Lorsque les faits donnant lieu à l'annulation sont intervenus sous l'ancien droit et/ou si la procédure d'annulation a été ouverte avant le 1er janvier 2018, le droit antérieur (aLN) continue de s'appliquer selon l'art. 50 LN; cela vaut également lorsque l'annulation n'est prononcée qu'après le 1er janvier 2018.

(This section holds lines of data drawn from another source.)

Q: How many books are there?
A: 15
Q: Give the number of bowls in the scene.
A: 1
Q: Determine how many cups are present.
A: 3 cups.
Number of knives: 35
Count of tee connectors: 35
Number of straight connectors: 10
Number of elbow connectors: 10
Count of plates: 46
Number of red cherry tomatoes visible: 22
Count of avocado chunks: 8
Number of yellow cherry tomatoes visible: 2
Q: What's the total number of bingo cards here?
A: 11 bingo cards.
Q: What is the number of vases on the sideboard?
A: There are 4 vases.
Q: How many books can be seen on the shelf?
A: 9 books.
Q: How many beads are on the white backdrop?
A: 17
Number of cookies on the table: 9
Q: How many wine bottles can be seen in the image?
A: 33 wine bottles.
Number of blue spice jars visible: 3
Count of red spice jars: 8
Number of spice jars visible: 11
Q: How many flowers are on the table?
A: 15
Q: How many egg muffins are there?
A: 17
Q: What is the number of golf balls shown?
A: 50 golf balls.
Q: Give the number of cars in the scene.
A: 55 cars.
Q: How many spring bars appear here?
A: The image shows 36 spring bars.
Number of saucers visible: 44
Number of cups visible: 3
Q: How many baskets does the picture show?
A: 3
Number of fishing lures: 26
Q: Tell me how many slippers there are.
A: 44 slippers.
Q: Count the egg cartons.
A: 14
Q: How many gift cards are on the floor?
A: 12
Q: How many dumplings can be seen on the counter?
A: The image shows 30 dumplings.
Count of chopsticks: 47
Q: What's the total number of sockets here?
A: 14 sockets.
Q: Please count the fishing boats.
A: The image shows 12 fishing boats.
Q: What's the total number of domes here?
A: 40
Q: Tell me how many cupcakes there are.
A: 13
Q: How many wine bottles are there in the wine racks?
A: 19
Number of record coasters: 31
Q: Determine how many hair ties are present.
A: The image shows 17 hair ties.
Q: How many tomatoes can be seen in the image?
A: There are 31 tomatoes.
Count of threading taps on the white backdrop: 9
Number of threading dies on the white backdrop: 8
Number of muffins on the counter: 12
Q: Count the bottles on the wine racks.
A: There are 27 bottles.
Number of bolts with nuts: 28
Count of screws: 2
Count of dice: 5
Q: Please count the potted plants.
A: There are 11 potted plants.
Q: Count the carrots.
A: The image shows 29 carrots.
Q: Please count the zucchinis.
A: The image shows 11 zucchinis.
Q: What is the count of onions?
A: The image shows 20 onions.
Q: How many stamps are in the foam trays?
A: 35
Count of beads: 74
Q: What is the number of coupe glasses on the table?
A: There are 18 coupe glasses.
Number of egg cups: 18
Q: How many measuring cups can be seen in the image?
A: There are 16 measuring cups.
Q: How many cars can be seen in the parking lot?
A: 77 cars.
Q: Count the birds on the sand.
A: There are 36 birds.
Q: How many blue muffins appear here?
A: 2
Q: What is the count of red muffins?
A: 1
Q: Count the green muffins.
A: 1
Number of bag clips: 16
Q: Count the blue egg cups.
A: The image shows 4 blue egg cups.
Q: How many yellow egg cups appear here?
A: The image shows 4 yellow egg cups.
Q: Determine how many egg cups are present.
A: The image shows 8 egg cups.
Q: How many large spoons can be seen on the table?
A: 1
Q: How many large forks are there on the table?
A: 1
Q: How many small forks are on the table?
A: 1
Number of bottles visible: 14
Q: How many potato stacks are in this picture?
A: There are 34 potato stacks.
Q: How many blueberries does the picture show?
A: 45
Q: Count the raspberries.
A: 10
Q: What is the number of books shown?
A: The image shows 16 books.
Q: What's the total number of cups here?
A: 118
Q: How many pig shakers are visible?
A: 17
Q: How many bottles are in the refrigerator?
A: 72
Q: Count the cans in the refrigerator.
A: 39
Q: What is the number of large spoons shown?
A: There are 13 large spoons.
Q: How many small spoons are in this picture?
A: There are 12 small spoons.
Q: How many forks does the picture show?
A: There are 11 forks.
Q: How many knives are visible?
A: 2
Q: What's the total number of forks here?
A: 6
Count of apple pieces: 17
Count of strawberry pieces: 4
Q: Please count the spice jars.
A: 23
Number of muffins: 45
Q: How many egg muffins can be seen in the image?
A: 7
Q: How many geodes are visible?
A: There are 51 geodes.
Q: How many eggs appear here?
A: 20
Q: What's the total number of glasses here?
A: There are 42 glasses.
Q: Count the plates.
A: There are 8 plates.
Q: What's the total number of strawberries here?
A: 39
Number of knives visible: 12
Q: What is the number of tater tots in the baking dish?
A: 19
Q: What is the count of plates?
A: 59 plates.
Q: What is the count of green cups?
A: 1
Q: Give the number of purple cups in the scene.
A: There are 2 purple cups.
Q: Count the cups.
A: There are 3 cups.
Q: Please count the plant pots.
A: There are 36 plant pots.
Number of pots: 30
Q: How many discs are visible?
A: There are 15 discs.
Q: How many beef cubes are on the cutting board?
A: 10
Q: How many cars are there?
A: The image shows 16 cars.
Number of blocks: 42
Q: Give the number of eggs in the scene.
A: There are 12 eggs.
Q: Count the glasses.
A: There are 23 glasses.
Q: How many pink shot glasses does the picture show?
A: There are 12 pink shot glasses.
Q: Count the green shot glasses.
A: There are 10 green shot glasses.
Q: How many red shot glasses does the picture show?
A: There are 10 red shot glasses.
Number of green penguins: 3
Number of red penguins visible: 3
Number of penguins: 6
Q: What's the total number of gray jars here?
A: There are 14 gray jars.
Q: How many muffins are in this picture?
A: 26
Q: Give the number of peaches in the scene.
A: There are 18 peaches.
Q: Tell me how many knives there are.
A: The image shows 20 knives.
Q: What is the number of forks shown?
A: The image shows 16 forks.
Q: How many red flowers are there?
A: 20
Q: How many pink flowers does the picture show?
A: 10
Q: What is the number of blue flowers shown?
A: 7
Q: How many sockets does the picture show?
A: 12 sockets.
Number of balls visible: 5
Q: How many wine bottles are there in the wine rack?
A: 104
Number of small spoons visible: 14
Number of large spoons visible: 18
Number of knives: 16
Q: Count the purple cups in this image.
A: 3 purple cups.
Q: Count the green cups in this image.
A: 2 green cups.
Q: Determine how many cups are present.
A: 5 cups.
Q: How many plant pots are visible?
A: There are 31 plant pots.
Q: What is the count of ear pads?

“L'entrée en vigueur, au 1 er janvier 2018, de la nouvelle loi sur la nationalité suisse du 20 juin 2014 (LN; RS 141.0) a entraîné l'abrogation de la loi fédérale du 29 septembre 1952 sur l'acquisition et la perte de la nationalité suisse (aLN, RO 1952 1115), conformément à l'art. 49 LN (en relation avec le chiffre I de son annexe). En vertu de la réglementation transitoire prévue par l'art. 50 LN, l'acquisition et la perte de la nationalité suisse sont régies par le droit en vigueur au moment où le fait déterminant s'est produit. Dans la présente cause, les faits déterminants pour l'annulation de la naturalisation facilitée se sont déroulés sous l'empire de l'ancien droit. De plus, la procédure d'annulation a été introduite par le SEM avant le 1er janvier 2018, de sorte qu'il y a lieu d'appliquer l'aLN, même si l'annulation a été prononcée après cette date (cf. arrêt 1C_104/2021 du 7 juillet 2021 consid. 1 et les réf. cités).”
“Il avait alors été retenu que, dans le cadre d'une procédure juridique en annulation de la naturalisation, la date de la notification au recourant par le SEM de l'ouverture d'une telle procédure à son encontre était déterminante. Par ailleurs, dans un arrêt TAF F-612/2016 du 1er février 2018 (consid. 4), le Tribunal a estimé que « les procédures liées à l'annulation de la naturalisation facilitée qui [...] ont été initiées antérieurement à l'entrée en vigueur, le 1er janvier 2018, de la LN, sont soumises à l'ancien droit (matériel) » (cf., dans le même sens, l'arrêt du TF 1C_454/2017 du 16 mai 2018 consid. 2 ; cf. aussi SEM, Manuel nationalité pour les demandes dès le 1.1.2018 [version valable dès le 1.1.2020], chapitre 8, n. 833, p. 28, disponible sur le site Internet du SEM : www.sem.admin.ch > Publications & services > Directives et circulaires > V. Nationalité, site consulté en octobre 2020). 3.6.2 Si la doctrine reste muette à ce sujet (cf., par exemple, Barbara Von Rütte, Das neue Bürgerrechtsgesetz, in : Revue de l'avocat 5/2017, p. 202, 214 ; Fanny de Weck, in : Spescha et al. (éd.), Kommentar Migrationsrecht, 5e éd. 2019, ad art. 50 LN, p. 1354 ; Céline Gutzwiller, in Amarelle/Nguyen (éd.), Code annoté de droit des migrations, Volume V : Loi sur la nationalité, 2014, ad art. 57, p. 210), le Tribunal fédéral a, dans un arrêt récent, effectué une distinction entre le moment où la nationalité avait été accordée et le moment où les faits déterminants ayant entraîné l'annulation de celle-ci s'étaient produits (arrêt du TF 1C_24/2020 du 24 juillet 2020 consid. 2). Dans cette affaire, la naturalisation facilitée avait été octroyée sous l'empire de l'ancien droit et la Haute Cour a retenu que le couple concerné ne vivait déjà plus en harmonie, au point d'envisager la continuation de la vie maritale pour une période durable, au moment de la signature de la déclaration commune et de l'octroi de la naturalisation facilitée (arrêt du TF 1C_24/2020 du 24 juillet 2020 consid. 3.4). Bien que, dans cet arrêt, le Tribunal fédéral qualifiât la procédure de naturalisation facilitée de « moment déterminant » (arrêt du TF 1C_24/2020 du 24 juillet 2020 consid.”